- [Source texts of formatted documents]:
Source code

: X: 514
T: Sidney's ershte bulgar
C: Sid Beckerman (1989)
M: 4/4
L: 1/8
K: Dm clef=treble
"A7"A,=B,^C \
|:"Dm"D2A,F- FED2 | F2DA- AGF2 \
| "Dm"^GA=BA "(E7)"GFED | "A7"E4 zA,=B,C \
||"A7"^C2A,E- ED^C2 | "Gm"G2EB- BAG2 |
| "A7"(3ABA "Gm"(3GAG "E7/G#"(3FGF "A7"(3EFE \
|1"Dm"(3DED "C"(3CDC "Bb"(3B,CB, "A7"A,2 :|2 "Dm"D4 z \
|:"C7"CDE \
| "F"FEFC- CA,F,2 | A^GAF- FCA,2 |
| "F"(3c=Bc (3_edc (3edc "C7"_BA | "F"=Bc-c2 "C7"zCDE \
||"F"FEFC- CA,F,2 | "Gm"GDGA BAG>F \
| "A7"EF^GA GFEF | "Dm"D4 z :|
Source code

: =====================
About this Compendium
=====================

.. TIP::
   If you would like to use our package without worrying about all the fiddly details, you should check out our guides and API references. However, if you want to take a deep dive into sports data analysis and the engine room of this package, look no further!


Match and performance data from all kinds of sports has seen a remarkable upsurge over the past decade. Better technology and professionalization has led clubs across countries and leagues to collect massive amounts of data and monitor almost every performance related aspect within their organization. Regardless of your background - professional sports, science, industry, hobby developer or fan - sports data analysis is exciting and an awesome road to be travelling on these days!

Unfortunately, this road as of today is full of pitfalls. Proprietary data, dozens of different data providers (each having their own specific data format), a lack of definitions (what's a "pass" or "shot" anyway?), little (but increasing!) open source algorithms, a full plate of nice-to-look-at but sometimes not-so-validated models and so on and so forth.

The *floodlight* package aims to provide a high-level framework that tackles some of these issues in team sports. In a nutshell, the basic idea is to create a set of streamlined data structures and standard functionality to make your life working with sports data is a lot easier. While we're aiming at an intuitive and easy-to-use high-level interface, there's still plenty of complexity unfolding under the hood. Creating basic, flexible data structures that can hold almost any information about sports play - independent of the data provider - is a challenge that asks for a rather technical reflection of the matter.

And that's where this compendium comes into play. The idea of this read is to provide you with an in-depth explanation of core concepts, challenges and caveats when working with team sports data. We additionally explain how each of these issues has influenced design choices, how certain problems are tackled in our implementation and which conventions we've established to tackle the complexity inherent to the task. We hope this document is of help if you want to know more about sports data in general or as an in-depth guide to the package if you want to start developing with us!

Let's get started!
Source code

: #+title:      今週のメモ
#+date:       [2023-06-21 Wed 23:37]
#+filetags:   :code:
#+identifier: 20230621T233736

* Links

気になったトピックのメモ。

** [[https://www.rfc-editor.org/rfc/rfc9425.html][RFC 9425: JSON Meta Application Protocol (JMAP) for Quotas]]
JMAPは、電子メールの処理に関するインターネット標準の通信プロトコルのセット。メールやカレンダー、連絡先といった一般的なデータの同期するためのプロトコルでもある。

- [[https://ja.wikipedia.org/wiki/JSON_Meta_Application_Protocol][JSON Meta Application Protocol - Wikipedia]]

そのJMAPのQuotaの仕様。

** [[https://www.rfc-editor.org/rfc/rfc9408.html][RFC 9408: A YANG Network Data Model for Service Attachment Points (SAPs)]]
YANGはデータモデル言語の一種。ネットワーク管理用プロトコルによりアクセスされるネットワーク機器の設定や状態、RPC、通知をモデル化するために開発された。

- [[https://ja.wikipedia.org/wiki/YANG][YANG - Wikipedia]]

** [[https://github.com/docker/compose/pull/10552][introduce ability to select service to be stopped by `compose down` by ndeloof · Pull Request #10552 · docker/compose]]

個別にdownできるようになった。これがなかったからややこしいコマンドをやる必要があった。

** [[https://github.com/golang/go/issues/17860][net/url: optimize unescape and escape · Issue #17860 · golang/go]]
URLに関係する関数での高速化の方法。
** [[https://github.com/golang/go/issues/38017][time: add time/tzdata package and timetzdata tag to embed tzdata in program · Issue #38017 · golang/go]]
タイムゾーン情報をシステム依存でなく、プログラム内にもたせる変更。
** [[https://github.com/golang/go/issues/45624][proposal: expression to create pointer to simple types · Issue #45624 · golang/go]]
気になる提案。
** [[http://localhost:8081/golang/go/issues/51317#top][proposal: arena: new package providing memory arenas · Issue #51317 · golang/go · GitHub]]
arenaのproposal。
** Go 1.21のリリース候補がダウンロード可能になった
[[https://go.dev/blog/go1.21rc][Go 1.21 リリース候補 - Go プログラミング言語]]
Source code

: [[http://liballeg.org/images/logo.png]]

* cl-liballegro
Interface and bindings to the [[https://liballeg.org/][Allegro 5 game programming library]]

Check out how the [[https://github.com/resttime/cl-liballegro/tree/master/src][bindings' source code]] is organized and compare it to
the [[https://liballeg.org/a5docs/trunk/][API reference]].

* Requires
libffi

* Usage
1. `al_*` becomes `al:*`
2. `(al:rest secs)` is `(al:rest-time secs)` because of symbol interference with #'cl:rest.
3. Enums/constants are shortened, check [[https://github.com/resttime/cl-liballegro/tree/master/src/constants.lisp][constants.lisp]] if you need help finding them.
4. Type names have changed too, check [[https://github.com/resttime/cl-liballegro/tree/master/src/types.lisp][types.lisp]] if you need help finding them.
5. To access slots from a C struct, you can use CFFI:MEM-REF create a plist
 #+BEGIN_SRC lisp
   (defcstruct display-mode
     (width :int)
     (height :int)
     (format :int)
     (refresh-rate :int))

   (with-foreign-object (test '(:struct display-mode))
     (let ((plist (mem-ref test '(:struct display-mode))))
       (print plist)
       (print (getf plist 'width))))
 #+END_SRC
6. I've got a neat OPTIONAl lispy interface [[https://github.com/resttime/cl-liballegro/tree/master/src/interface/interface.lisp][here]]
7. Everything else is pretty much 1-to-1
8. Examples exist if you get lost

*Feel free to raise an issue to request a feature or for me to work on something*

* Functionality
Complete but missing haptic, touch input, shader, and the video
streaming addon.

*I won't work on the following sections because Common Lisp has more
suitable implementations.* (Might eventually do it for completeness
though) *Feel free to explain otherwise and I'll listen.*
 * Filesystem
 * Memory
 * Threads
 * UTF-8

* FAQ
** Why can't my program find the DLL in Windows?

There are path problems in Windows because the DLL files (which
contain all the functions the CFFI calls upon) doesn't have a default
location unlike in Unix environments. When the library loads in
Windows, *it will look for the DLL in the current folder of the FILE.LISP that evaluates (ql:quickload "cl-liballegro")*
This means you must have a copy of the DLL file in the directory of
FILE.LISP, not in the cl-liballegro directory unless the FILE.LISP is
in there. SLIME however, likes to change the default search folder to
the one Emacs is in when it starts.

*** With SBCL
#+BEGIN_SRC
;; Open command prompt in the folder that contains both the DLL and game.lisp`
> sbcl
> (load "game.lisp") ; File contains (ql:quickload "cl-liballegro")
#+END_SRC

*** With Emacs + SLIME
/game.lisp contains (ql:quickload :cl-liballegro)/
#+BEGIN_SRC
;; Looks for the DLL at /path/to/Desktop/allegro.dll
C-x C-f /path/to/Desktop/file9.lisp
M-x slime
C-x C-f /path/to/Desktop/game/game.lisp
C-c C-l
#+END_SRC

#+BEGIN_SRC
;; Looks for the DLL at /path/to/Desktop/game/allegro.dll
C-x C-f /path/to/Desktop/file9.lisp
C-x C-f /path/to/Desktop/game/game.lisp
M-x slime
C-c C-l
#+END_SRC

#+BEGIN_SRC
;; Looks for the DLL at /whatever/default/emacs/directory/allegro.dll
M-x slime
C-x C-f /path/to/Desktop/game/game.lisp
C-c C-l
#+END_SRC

- [ASSIGNMENT]: Answer with one number only: how many lines of the entries above include the word "have"?

- [OUTPUT]: 3